◆ Exercise aim ◆
Search the records for the word "uniones". Copy every line where it appears.

*** Data shown ***

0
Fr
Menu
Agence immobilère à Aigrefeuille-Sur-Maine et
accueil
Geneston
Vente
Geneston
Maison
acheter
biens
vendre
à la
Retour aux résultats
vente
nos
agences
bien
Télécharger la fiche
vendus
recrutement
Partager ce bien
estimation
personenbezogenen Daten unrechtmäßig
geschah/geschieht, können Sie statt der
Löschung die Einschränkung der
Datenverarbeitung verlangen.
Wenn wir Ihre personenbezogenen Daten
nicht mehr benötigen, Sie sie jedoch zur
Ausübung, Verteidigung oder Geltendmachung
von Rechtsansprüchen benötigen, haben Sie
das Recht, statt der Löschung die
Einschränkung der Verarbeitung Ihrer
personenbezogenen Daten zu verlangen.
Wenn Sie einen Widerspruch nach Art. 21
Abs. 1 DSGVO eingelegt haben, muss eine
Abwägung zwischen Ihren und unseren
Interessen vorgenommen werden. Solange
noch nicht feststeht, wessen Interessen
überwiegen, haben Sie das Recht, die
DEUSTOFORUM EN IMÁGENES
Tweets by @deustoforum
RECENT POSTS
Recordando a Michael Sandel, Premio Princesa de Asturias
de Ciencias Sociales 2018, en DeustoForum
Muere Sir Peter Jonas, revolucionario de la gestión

***
*** Data shown ***

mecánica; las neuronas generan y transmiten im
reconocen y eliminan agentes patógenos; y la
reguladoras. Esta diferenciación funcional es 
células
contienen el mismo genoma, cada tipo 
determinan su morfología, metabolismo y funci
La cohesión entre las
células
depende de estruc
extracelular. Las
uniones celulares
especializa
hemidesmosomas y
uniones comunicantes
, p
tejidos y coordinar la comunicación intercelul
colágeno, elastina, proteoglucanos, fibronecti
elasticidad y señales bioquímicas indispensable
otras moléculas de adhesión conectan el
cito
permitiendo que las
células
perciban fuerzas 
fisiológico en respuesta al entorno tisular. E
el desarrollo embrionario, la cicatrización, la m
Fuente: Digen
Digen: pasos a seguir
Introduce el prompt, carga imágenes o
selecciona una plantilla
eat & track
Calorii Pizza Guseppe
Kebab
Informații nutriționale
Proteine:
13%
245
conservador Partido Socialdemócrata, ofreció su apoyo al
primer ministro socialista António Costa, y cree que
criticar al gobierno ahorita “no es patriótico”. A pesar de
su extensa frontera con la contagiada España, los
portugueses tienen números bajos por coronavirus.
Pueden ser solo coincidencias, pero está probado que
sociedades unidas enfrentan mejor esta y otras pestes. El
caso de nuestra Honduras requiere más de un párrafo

***
*** Data shown ***

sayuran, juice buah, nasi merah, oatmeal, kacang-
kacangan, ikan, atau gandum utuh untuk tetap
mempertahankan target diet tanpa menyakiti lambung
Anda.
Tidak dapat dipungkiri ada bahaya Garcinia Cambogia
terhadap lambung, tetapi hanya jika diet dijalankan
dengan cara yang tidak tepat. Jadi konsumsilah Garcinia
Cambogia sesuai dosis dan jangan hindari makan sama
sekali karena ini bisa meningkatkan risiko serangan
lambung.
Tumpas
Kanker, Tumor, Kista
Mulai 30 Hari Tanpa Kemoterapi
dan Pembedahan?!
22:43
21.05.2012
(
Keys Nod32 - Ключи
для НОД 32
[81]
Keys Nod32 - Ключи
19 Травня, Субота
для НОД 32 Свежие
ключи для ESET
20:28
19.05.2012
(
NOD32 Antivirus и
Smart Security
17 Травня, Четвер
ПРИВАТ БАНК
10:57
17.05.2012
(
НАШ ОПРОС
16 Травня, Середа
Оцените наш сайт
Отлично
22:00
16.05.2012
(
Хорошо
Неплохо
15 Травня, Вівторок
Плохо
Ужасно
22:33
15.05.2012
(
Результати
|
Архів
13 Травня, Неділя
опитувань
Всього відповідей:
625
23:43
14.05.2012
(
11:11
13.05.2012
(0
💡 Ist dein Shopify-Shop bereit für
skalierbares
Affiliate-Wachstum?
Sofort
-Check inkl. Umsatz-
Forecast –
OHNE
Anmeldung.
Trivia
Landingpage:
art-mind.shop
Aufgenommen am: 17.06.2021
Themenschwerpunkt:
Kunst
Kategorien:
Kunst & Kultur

***

◆ Answer box ◆
uniones celulares
uniones comunicantes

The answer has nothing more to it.